◆ **Your instructions**
Across the listing below, state how many lines hold the string "priority"; write nothing but that number.

◆ **Records shown**
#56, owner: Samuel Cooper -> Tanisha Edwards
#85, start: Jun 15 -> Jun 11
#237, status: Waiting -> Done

...

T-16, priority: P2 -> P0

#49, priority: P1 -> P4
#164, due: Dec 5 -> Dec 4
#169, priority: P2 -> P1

◆ **Exercise solution**
3